I am showing the contradiction I have stumbled upon in the following image:
EDIT:
I made a simple mistake in the image above. The first permutation should be $(321)$. Then everything checks out and there is no contradiction.
On
Note that the dihedral group $D_3$ is given by $$\{1,a,a^2,b,ab,a^2b\}$$ where $a$ is understood to be the rotation over $120$ degrees and $b$ is the 'flip' over a diagonal.
Similarly, $S_3$ is given by $$\{Id,(123),(132),(12),(13),(23)\}.$$
Let $\phi\colon D_3\to S_3$ be the map determined by $\phi(a)=(123)$ and $\phi(b)=(12)$. Note that if we want $\phi$ to be a group homomorphism, we must set $\phi(a^ib^j)=\phi(a)^i\phi(b)^j$. I leave it to you to verify that $\phi$ yields a well-defined group homomorphism. Furthermore, it is then easy to show that $\phi$ is either injective or surjective (once you show one, the other automatically follows as $\phi$ is map from a set with 6 elements to a set with 6 elements).
Also, note that I used the shorter cycle notation for permutation. I recommend looking up this shorthand notation if you have not seen it before.
On
There's an indirect way to show that $S_3$ and $D_3$ are isomorphic which is not generalizable and somewhat lengthy but, imho, still worth pointing to at a student beginning a journey in group theory.
By working directly with the multiplication tables is straightforward to construct by hand groups of small order. For instance, it is rather trivial to show that there is only one group of order $2$, $3$ or $5$ which turn out to be cyclic. Also one easily reckons the possibility of two groups of order $4$, both commutative.
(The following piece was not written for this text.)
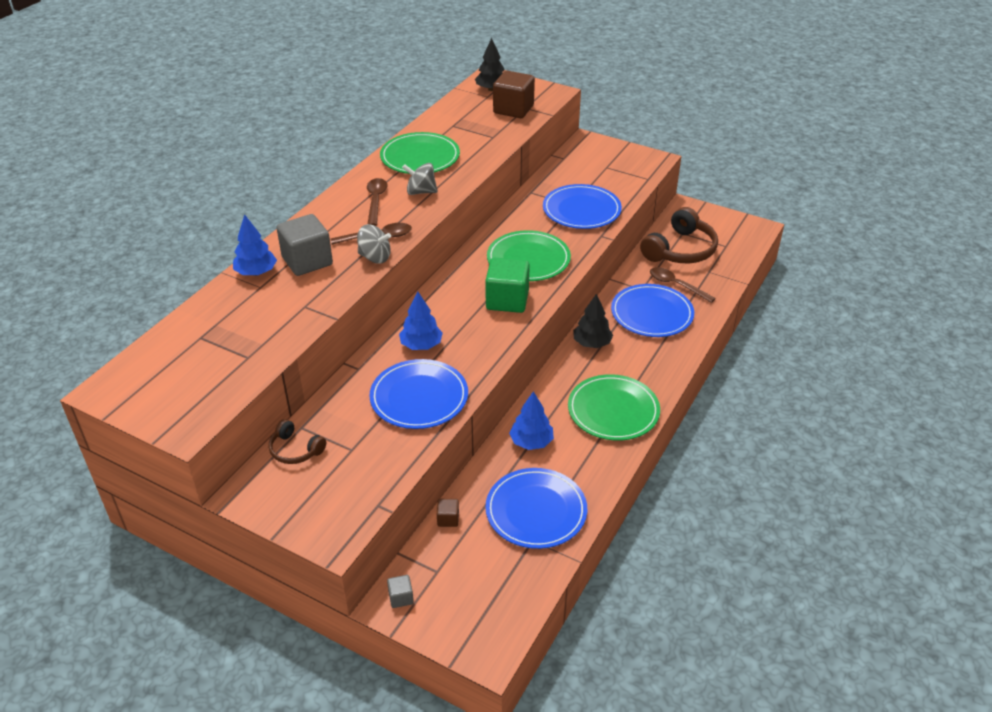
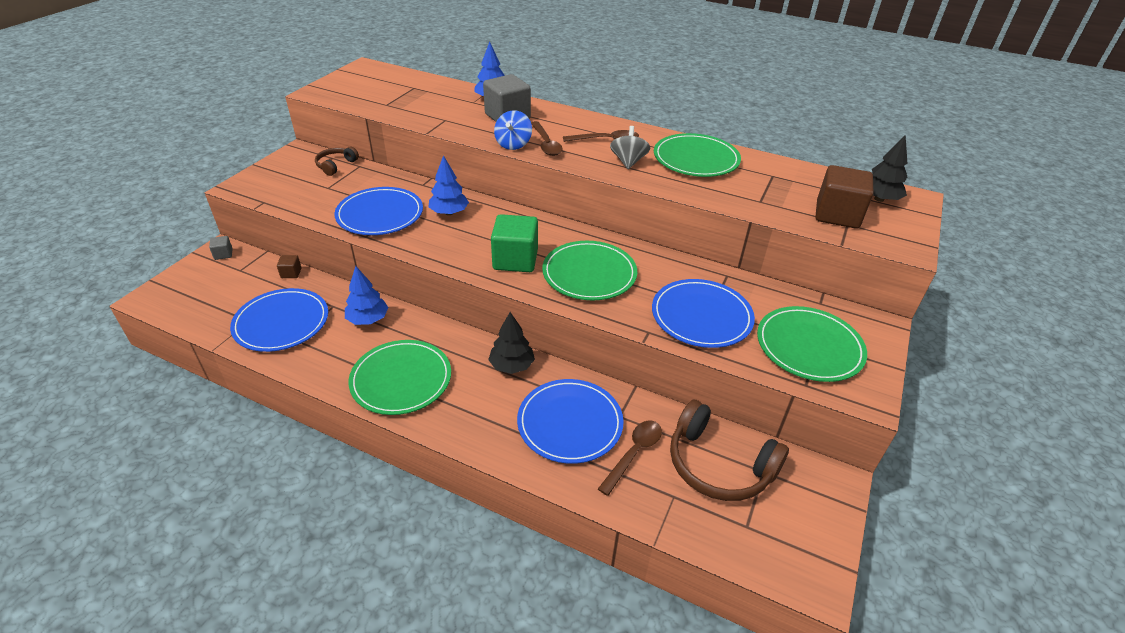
camera: 85 degrees right, 0 degrees up
(375, 257) = (513, 144): grey spinning top -> blue spinning top
(611, 171) = (809, 346): none -> green plate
The analysis of the possibile situations involving 6 elements is slightly more complicated but eventually one should convince oneself that there are only two possibilities: a cyclic group with $6$ elements and a non commutative group $G_6$, the smallest possible non-commutative group.
Now $D_3$ and $S_3$ have $6$ elements each and are non-commutative, so they must both be instances of this group $G_6$ and so they must be isomorphic.
Actually, you just made a simple mistake. Your first permutation (the rotation) should be $$ \begin{bmatrix}1&2&3\\3&1&2\end{bmatrix} = (132) $$ With this, the equation checks out.
So you shouldn't think what you wrote in a comment: "I incorrectly assumed that every symmetry of equilateral triangle should correspond to a geometrically motivated permutation." Actually you were right from the beginning. The isomorphisms between $D_6$ and $S_3$ are given naturally by the way the geometric transformations permute the numbered corners. ("Isomorphisms" in plural because we have freedom in the way we number the corners.)
Of course, to formally prove they are isomorphic, you need to get a bit more technical, like in the other answers. A way to formalize this conceptual argument is to note/show that $D_6$ acts faithfully on the three corners. This implies that the action gives rise to an injective homomorphism $D_6\to S_3$, and since the groups are of equal finite order, it's an isomorphism.
Edit: Woops, now I’m the one who messed up! I fixed the cycle notation, should be fine now.